Task: For the listing below, output exactly the lines from the line with "LINEによるお問合せ" up to and including the line with "04-2958-7666", and no other lines.

Data to examine:
== Segment start ==

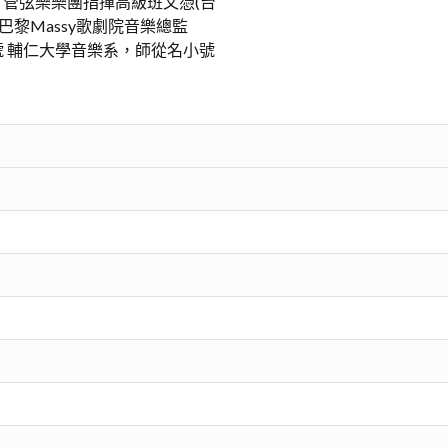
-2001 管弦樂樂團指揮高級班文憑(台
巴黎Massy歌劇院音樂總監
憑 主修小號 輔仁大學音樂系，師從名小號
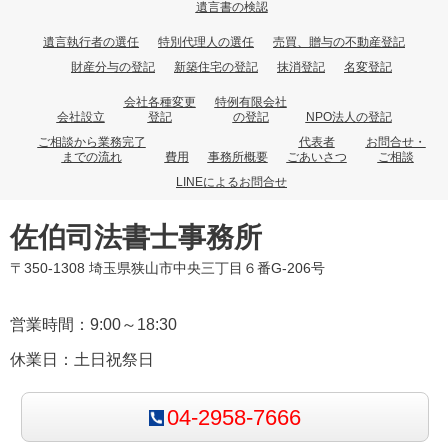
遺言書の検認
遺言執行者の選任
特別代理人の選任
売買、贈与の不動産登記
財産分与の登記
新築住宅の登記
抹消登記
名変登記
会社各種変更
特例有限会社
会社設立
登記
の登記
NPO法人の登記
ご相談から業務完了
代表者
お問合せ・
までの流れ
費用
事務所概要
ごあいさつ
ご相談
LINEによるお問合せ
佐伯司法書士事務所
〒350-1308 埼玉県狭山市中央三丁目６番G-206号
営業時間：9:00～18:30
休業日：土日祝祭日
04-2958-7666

== Segment end ==
== Segment start ==

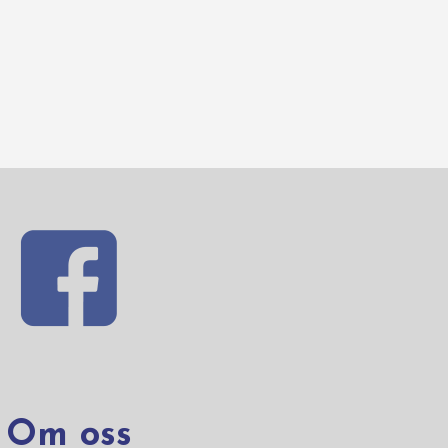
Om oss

== Segment end ==

Solution for this task:
LINEによるお問合せ
佐伯司法書士事務所
〒350-1308 埼玉県狭山市中央三丁目６番G-206号
営業時間：9:00～18:30
休業日：土日祝祭日
04-2958-7666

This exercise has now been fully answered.